When you go on the Web to find a firm’s beta, you do not know how recently it was computed, what index was used as a proxy for the market portfolio, or which time series of returns the calculations used. Earlier in this chapter, it was shown that when we went on the Web to find a beta for AT&T, we found the following: MSN Money (0.53), Yahoo! Finance (0.38), and Zacks (0.54).

An alternative is to compute beta yourself. A common estimation procedure is to use 60 months of return data and to use the S&P 500 Index as the market portfolio. You can obtain price data for a company and for the S&P 500 Index for free from websites like Yahoo! Finance. Using monthly prices, you can compute the monthly returns, as (Pn − Pn-1) / Pn-1. Following are 60 monthly returns for AT&T and the S&P 500 Index. You can use these returns to compute AT&T’s beta.

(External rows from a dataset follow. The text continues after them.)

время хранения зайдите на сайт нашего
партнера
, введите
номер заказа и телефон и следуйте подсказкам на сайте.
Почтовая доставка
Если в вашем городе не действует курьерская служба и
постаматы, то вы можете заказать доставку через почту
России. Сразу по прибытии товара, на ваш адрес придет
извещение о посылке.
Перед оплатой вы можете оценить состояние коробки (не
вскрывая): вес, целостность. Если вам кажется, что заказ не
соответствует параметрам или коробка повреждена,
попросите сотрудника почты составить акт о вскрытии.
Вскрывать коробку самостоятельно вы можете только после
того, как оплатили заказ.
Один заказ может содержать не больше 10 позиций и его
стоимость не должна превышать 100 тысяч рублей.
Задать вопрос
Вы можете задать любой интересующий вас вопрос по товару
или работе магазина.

A spreadsheet, like Excel, can run a regression (go to Tool menu, select Data Analysis, and then Regression). Select AT&T returns as the y variable and S&P 500 Index return as the x variable. The coefficient for the x variable is the beta estimate. The regression will provide all the statistical information you might like. However, if you only want beta, you can simply use the SLOPE function in Excel. Or, you may have learned to run a regression using statistical software.
a. Compute AT&T’s beta using the returns listed.
b. Compare your estimate with the ones found on the Web as listed.
c. How different are the required returns using these betas? Compute required return using each beta (assume that the risk-free rate is 5 percent and the market return will be 13percent).